「SHADOW/影武者」★★★ [映画日記]
チャン・イーモウ監督の新作ですよ。
中国の巨匠さまですよ、大旦那さま!
なんでも、「三国志」内のエピソード「荊州争奪戦」を独自にアレンジしたお話らしいです。
まずは「荊州」という字が読めませんでしたけども!
イーモウさんの作風イメージから「カラフルで華麗な作品なのかな」と思って観てみたら全く違う〜。
舞台である山里や建物、ファッションも含めて、シックなモノトーン。
屋外は常に雨がザーザー、霧がモクモクで結構な湿度感。
蒸し蒸ししてんの、洗濯物も乾かない状態!
鑑賞中は、水墨画の中に入り込んだかのような感覚に。
さすが、美意識の高さを感じました。
そんな、しっとりとした世界で、重臣と、重臣の美人妻、重臣に瓜二つの影武者が、ドロついた心理ドラマを繰り広げますよ。
重臣と妻と影武者の三角関係、みたいな。
妻は夫にそっくりな影武者に抱かれてしまうのか?…という「抱かれ問題」。
影武者も、本当は人妻を抱きたいけれど抱けないという「ガマン問題」。
そんな寝室での出来事を、実夫が覗き穴から盗み見る「穴問題」等、性的なシチュエーションにハラハラいたしました。
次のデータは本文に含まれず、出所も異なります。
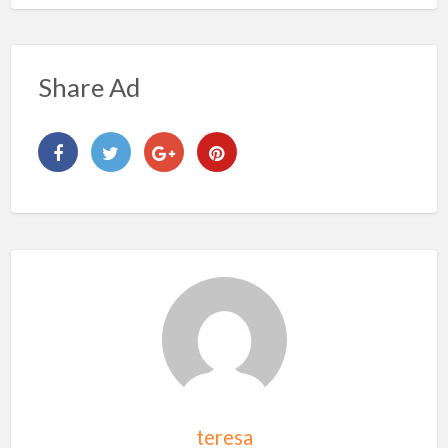
Share Ad
teresa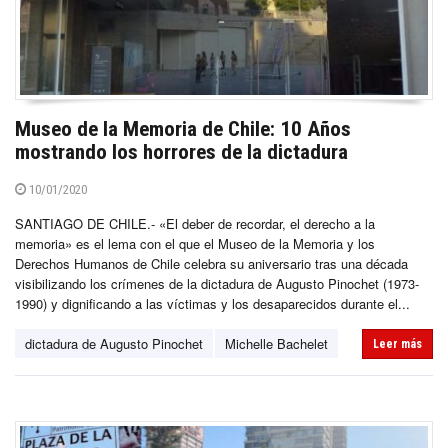
Museo de la Memoria de Chile: 10 Años
mostrando los horrores de la dictadura
10/01/2020
SANTIAGO DE CHILE.- «El deber de recordar, el derecho a la
memoria» es el lema con el que el Museo de la Memoria y los
Derechos Humanos de Chile celebra su aniversario tras una década
visibilizando los crímenes de la dictadura de Augusto Pinochet (1973-
1990) y dignificando a las víctimas y los desaparecidos durante el...
dictadura de Augusto Pinochet
Michelle Bachelet
Leer más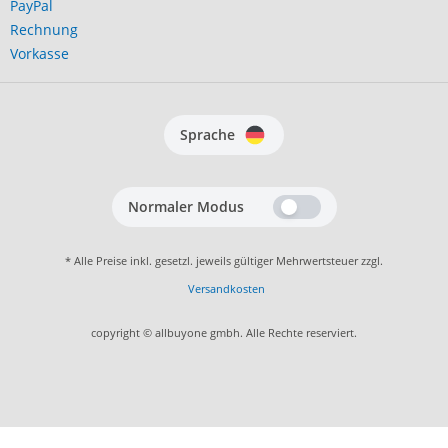
PayPal
Rechnung
Vorkasse
Sprache
Normaler Modus
* Alle Preise inkl. gesetzl. jeweils gültiger Mehrwertsteuer zzgl.
Versandkosten
copyright © allbuyone gmbh. Alle Rechte reserviert.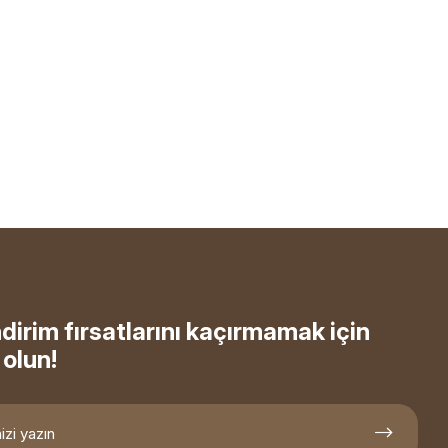
ndirim fırsatlarını kaçırmamak için
olun!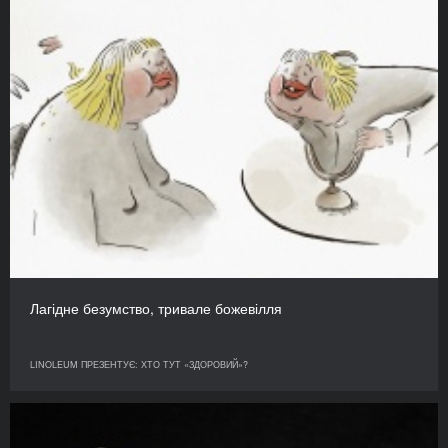
Лагідне безумство, тривале божевілля
LINOLEUM ПРЕЗЕНТУЄ: ХТО ТУТ «ЗДОРОВИЙ»?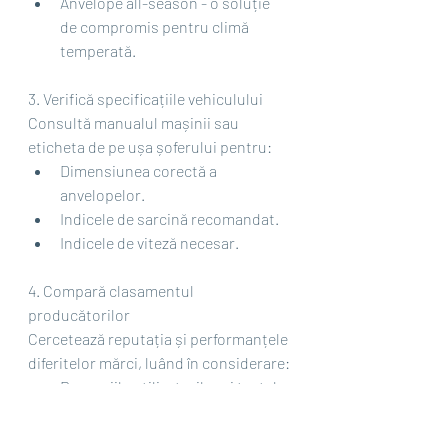
Anvelope all-season - o soluție 
de compromis pentru climă 
temperată.
3. Verifică specificațiile vehiculului
Consultă manualul mașinii sau 
eticheta de pe ușa șoferului pentru:
Dimensiunea corectă a 
anvelopelor.
Indicele de sarcină recomandat.
Indicele de viteză necesar.
4. Compară clasamentul 
producătorilor
Cercetează reputația și performanțele 
diferitelor mărci, luând în considerare:
Recenziile utilizatorilor și testele 
independente.
Tehnologiile inovatoare folosite 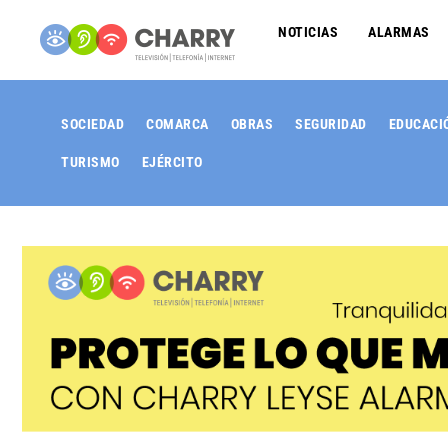
NOTICIAS
ALARMAS
SOCIEDAD
COMARCA
OBRAS
SEGURIDAD
EDUCACI
TURISMO
EJÉRCITO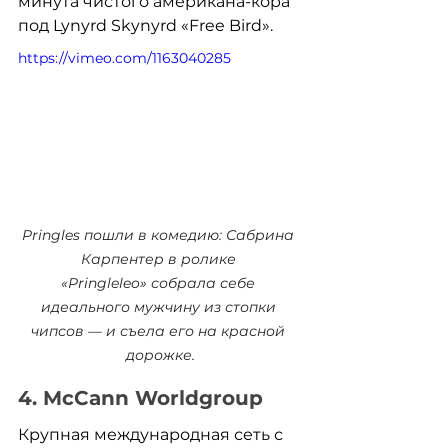
минута чистого американа-кора 
под Lynyrd Skynyrd «Free Bird».
https://vimeo.com/1163040285
Pringles пошли в комедию: Сабрина 
Карпентер в ролике 
«Pringleleo» собрала себе 
идеального мужчину из стопки 
чипсов — и съела его на красной 
дорожке.
4. McCann Worldgroup
Крупная международная сеть с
重臣と美人妻が向かい合い、気持ちの高ぶりを琴の演奏で表現し合う場面がオモローイ。
夫婦の間には、暴力も暴言もありません。
ただ奏で合う。
弦のはじき合いなんですよ!
音楽夫妻だったのでした、山下達郎&まりや夫妻みたいな!!
夫婦役を演じた俳優は、実生活でも夫婦なんですね。
どおりで息がピッタンコでした。
後半のアクションは、ド派手で最高〜。
傘の骨部分が全て刃物になっている、という武器がコワくて楽しい〜。
「傘包丁」ですよ!
潜水する場面では、人々は何やら、背中に背負った竹の筒から伸びている管をくわえています。
みんなホースをくわえてんの!
もしかして酸素補給ですか?
もしかしてボンベ!?
昔の中国人ってスゴイ、と思わせる場面の連続でした。
主人公の影武者に関する物語は、結構かわいそうな内容でしたけど、映画的には盛り上がったと思います。
幕切れも、巨匠らしくセンスよくまとめてました。
王の若い妹が、かわいかったです。
髪型はツインテールですよ!
荊州のアイドルと化していました。
「荊州」という字は読めませんが。